Bravos faces four counts of rape over incidents relating to two women who were police officers dating back to 2004 and 2006.
He is one of four assistant commissioners, the force's third-highest rank behind its two deputy commissioners and commissioner.
Darwin Local Court judge John Neill decided after a two-day committal hearing on Friday to send Bravos to trial.
"I am satisfied that the evidence is sufficient to the defendant on trial of each of the four counts," he said.
The majority of the two-day committal involved Bravos's lawyer John Lawrence questioning witness and fellow lawyer Georgia McMaster about her role in charges being laid.
That included meetings with parties outside NT Police including the then-Public Interest Disclosures Commissioner, Brenda Monaghan, and the Australian Crime Commission.
Mr Lawrence asked Ms McMaster whether she had convinced the alleged rape victim to make a formal complaint when she did not want to.
She denied this, saying an informant told her about a lack of progress with the investigation, including a claim that a complaint was made and nothing was done for three months.
She ended up meeting with one of the alleged victims.

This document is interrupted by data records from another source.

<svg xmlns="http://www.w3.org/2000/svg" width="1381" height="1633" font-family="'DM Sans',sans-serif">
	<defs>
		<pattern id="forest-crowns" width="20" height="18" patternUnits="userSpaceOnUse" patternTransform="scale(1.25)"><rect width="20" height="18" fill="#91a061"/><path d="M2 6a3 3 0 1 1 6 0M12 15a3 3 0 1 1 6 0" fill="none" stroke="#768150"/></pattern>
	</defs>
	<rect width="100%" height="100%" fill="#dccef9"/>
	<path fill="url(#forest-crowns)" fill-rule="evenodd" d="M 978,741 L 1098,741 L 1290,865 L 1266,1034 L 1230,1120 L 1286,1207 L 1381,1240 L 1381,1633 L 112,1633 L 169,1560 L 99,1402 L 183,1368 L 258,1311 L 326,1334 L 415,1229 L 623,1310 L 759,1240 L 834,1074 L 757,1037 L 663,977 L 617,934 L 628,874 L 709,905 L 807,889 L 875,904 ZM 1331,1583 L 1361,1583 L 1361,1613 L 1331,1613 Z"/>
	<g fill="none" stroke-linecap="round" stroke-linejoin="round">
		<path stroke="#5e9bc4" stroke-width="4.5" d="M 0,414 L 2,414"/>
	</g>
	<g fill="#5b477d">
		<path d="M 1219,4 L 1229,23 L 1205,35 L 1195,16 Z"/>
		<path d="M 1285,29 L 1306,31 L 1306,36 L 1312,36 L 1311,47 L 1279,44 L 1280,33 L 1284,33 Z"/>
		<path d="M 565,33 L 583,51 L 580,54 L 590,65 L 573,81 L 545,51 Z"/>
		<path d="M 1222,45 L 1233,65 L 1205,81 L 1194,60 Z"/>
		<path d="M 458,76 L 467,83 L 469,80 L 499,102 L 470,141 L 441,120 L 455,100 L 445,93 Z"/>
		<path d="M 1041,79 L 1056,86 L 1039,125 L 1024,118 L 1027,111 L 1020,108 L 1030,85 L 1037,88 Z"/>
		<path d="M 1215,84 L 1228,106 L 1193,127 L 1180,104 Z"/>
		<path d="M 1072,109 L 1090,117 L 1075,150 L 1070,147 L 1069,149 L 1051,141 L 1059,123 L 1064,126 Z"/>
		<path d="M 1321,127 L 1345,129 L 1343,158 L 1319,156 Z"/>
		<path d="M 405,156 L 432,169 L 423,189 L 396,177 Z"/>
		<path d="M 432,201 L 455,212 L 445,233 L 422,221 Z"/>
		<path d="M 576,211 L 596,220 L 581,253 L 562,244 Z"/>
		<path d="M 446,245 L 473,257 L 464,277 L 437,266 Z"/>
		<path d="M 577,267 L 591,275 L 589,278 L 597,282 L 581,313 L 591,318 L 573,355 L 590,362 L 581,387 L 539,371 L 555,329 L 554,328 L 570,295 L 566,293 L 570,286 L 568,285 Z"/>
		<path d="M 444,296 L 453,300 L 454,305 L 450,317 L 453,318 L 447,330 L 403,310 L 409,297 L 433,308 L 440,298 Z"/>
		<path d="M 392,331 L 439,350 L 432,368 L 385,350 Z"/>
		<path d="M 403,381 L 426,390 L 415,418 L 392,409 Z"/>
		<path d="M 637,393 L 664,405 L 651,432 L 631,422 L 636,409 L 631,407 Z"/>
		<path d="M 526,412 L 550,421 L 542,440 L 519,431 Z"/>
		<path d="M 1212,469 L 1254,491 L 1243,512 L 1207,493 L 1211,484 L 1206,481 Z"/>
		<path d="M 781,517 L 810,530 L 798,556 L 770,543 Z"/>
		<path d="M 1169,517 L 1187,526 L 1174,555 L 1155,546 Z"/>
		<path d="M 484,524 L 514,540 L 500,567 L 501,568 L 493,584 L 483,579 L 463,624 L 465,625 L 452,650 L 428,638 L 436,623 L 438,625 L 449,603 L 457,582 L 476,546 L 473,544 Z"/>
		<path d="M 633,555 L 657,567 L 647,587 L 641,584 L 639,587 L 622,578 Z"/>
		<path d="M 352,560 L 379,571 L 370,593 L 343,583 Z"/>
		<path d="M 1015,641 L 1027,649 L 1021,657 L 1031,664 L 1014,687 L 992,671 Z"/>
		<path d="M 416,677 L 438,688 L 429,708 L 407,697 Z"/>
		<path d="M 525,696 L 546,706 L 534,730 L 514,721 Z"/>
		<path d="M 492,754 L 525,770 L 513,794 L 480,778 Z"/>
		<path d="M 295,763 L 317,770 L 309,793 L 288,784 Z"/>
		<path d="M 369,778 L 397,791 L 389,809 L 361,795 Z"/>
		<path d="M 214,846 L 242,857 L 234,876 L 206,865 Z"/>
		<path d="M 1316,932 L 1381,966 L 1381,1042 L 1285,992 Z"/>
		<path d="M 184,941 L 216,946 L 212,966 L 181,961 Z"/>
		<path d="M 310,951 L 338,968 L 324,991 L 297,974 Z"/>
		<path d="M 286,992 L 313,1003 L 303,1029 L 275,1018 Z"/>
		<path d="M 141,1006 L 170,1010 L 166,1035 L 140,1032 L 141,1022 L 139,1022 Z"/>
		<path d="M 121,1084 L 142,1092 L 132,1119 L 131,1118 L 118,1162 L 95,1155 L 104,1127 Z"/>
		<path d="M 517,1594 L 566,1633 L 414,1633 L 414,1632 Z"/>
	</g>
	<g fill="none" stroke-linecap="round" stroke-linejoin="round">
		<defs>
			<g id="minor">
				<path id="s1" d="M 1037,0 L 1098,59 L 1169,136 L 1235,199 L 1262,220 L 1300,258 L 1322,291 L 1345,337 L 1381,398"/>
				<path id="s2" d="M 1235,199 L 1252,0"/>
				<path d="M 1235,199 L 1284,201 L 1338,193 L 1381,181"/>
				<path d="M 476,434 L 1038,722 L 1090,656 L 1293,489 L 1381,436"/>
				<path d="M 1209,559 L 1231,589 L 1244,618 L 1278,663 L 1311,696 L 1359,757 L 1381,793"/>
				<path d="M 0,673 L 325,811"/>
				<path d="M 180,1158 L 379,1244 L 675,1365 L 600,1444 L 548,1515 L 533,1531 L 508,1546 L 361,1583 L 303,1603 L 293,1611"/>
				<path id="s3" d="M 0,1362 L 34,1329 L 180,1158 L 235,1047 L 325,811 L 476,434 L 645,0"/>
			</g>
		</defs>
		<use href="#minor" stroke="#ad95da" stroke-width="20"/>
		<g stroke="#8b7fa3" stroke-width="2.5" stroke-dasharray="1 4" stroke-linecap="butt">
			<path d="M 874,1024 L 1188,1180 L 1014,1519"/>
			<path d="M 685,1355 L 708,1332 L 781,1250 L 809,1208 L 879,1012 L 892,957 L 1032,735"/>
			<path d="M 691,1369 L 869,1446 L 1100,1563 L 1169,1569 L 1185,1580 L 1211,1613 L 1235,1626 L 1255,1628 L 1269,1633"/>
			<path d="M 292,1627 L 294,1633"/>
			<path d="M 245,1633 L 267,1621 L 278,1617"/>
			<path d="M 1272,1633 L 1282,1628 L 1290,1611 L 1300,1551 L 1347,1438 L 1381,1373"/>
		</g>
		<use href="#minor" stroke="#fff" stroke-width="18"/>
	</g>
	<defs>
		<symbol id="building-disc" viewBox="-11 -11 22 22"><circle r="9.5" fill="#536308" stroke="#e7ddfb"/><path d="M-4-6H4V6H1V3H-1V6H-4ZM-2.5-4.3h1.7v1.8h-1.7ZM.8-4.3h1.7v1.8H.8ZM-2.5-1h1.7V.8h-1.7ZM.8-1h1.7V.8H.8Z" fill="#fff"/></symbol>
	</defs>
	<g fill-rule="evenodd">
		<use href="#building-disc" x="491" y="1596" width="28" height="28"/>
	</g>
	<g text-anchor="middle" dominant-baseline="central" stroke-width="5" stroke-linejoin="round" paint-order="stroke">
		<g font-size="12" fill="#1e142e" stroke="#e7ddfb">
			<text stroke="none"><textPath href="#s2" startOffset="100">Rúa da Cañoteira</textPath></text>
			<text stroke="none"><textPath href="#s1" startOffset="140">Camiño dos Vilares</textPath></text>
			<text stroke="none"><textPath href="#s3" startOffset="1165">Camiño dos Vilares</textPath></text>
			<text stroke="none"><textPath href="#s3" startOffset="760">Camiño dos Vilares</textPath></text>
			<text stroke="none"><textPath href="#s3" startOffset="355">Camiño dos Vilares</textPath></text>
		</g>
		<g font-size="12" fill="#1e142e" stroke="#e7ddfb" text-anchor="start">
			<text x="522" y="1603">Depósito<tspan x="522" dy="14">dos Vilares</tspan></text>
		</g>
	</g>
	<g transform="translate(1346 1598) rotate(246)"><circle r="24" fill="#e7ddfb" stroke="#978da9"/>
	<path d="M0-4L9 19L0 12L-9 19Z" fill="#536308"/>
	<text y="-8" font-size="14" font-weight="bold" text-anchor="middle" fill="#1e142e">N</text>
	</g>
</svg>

"I formed the view that something had happened that needed to be investigated but nothing of substance had happened; it had not been investigated," Ms McMaster told the court.
"The purpose of me going to (authorities) was her welfare, I was very worried about her mental health and welfare."
A former Darwin crown prosecutor now based in Melbourne, Ms McMaster criticised powerful figures during the committal hearing.
That included former NT Attorney-General John Elferink, who she said didn't believe her in a meeting, and Mr Kershaw, along with the possibility his friendship could compromise an investigation.
Mr Elferink has angrily rejected Ms McMaster's claims.
"Ms McMaster is in error to suggest that she wasn't believed. Not only was she believed but her concern regarding an internal police investigation was also taken seriously and acted upon," he said.
Ms McMaster had "raised the issue of a lack of confidence in the police investigating a senior officer" so he referred it to Ms Monaghan, he said.
"The reason that was done was to ensure that there was an external body engaged with the police to ensure that a proper investigation was carried out.
"This appears to have been done as I understand the police officer in question has subsequently been charged."
Bravos was released on bail with a $1000 surety on Friday with a trial date to be fixed.